UMW Holdings Berhad (Trading Buy)

  • UMW principally imports, assembles and markets passenger and commercial vehicles and related spare parts, as well as provides after-sales, financing and insurance services. Apart from its automotive segment, the group also trades and manufactures light and heavy equipment for the industrial, construction and agricultural sectors. As of FY20, its Automotive segment made up 83% of overall revenue, with the Equipment division contributing 10% and the Manufacturing & Engineering segment making up the remainder 7%.
     
  • In the first quarter of FY21, UMW achieved a core net profit of RM80m, a 40% QoQ decline from 4QFY20, likely due to the seasonally stronger 4th quarter.
     
  • Nevertheless, consensus is estimating UMW – which has seen YTD car sales (for Jan to June) rise 89% YoY - to achieve a net profit of RM292m (+6% YoY) in FY21 and RM335m (+15% YoY) in FY22 on the back of an eventual economic re-opening and incoming sales from pent-up demand. These translate to forward PERs of 12.2x and 10.6x respectively, which are undemanding relative to its 5-year average of 20.2x.
     
  • Technically speaking, after forming a double top pattern (with a peak at RM3.50) in March and April 2021, the stock has corrected 19% to bottom out at RM2.85 recently.
     
  • After finding support at the RM2.86 level, the stock has begun to stage a rebound with the formation of a dragonfly doji candlestick 2 trading days ago. And the appearance of another bullish candlestick yesterday has further confirmed that the stock has bottomed out and is currently at the nascent stage of a trend reversal.
     
  • With both the MACD and Parabolic SAR indicators showing signs of rising momentum, an anticipated upward movement in the share price could potentially challenge our resistance levels of RM3.37 (R1; 11% upside potential) and RM3.50 (R2; 15% upside potential).
     
  • We have pegged our stop loss at RM2.76 (9% downside risk).

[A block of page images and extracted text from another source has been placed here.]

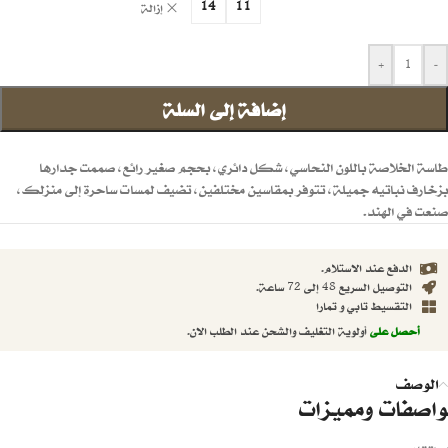
14
11
إزالة
+
-
إضافة إلى السلة
طاسة الخلاصة باللون النحاسي، شكل دائري، بحجم صغير رائع، صممت جدارها
بزخارف نباتيه جميلة، تتوفر بمقاسين مختلفين، تضيف لمسات ساحرة إلى منزلك،
صنعت في الهند.
الدفع عند الاستلام.
التوصيل السريع 48 إلى 72 ساعة.
التقسيط تابي و تمارا
أحصل على
أولوية التغليف والشحن عند الطلب الان.
الوصف
واصفات ومميزات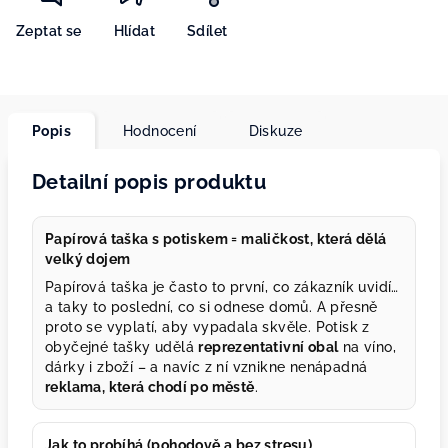
Zeptat se
Hlídat
Sdílet
Popis
Hodnocení
Diskuze
Detailní popis produktu
Papírová taška s potiskem = maličkost, která dělá
velký dojem
Papírová taška je často to první, co zákazník uvidí…
a taky to poslední, co si odnese domů. A přesně
proto se vyplatí, aby vypadala skvěle. Potisk z
obyčejné tašky udělá
reprezentativní obal
na víno,
dárky i zboží – a navíc z ní vznikne nenápadná
reklama, která chodí po městě
.
Jak to probíhá (pohodově a bez stresu)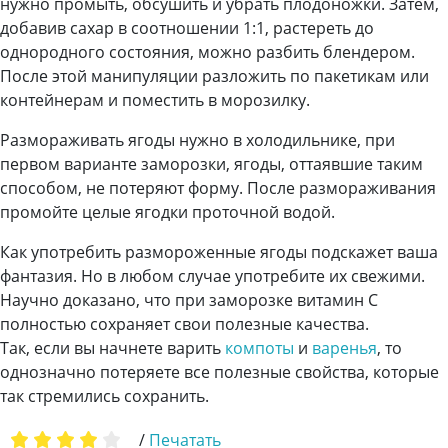
нужно промыть, обсушить и убрать плодоножки. Затем,
добавив сахар в соотношении 1:1, растереть до
однородного состояния, можно разбить блендером.
После этой манипуляции разложить по пакетикам или
контейнерам и поместить в морозилку.
Размораживать ягоды нужно в холодильнике, при
первом варианте заморозки, ягоды, оттаявшие таким
способом, не потеряют форму. После размораживания
промойте целые ягодки проточной водой.
Как употребить размороженные ягоды подскажет ваша
фантазия. Но в любом случае употребите их свежими.
Научно доказано, что при заморозке витамин С
полностью сохраняет свои полезные качества.
Так, если вы начнете варить
компоты
и
варенья
, то
однозначно потеряете все полезные свойства, которые
так стремились сохранить.
/
Печатать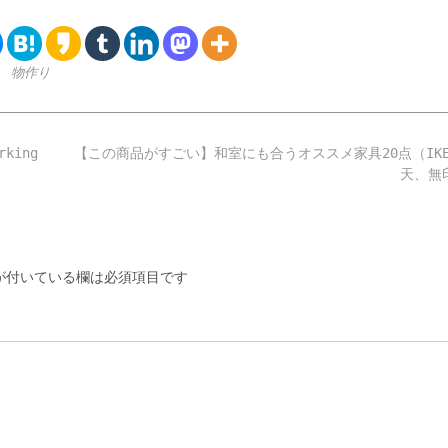
,
物作り
rking
【この商品がすごい】和室にも合うオススメ家具20点（IKE
天、無
付いている欄は必須項目です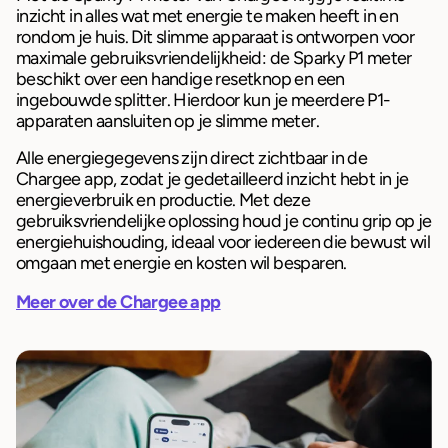
inzicht in alles wat met energie te maken heeft in en
rondom je huis. Dit slimme apparaat is ontworpen voor
maximale gebruiksvriendelijkheid: de Sparky P1 meter
beschikt over een handige resetknop en een
ingebouwde splitter. Hierdoor kun je meerdere P1-
apparaten aansluiten op je slimme meter.
Alle energiegegevens zijn direct zichtbaar in de
Chargee app, zodat je gedetailleerd inzicht hebt in je
energieverbruik en productie. Met deze
gebruiksvriendelijke oplossing houd je continu grip op je
energiehuishouding, ideaal voor iedereen die bewust wil
omgaan met energie en kosten wil besparen.
Meer over de Chargee app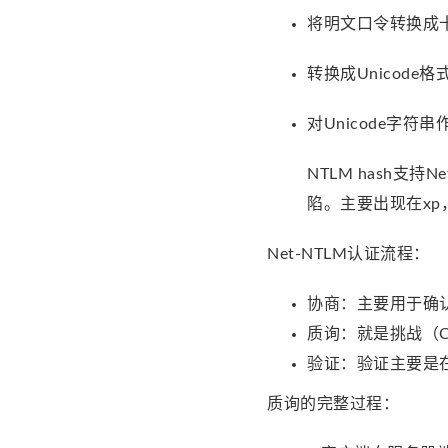
将明文口令转换成
转换成Unicode
对Unicode字符
NTLM hash支
陷。主要出现在xp
Net-NTLM认证流程：
协商：主要用于确
质询：就是挑战（Ch
验证：验证主要是
质询的完整过程：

IOI Properties Group Berhad (Trading Buy)

  • IOIPG is involved in the: (i) development of residential, commercial and industrial properties, and (ii) investments in shopping malls, office complexes and other properties.
     
  • In the 9-month period ended March 2021, despite the challenging property market, IOIPG achieved a 22% YoY growth in revenue to RM1.83b and a 7% YoY growth in core net profit to RM476m, partially contributed by the group’s property sales from its two townships (IOI Palm City and IOI Palm International Parkhouse) in China.
     
  • Looking ahead, consensus is expecting IOIPG to achieve a net profit of RM646m (+42% YoY) in FY ending June 2021 and RM687m (+6% YoY) in FY ending June 2022, to be driven by strong property sales in China. This represents forward PERs of 9.8x and 9.2x, respectively.
     
  • Technically speaking, the stock has corrected 28% from a high of RM1.49 in early-April to a low of RM1.08 in mid-July. Since then, the stock has formed a bullish dragonfly doji candlestick with a higher low of RM1.10 in late-July, signalling that the stock might have already bottomed out.
     
  • With both the MACD and Parabolic SAR indicators showing signs of rising momentum, an anticipated upward movement in the share price could potentially challenge our resistance levels of RM1.30 (R1; 13% upside potential) and RM1.42 (R2; 23% upside potential).
     
  • We have pegged our stop loss at RM1.02 (11% downside risk).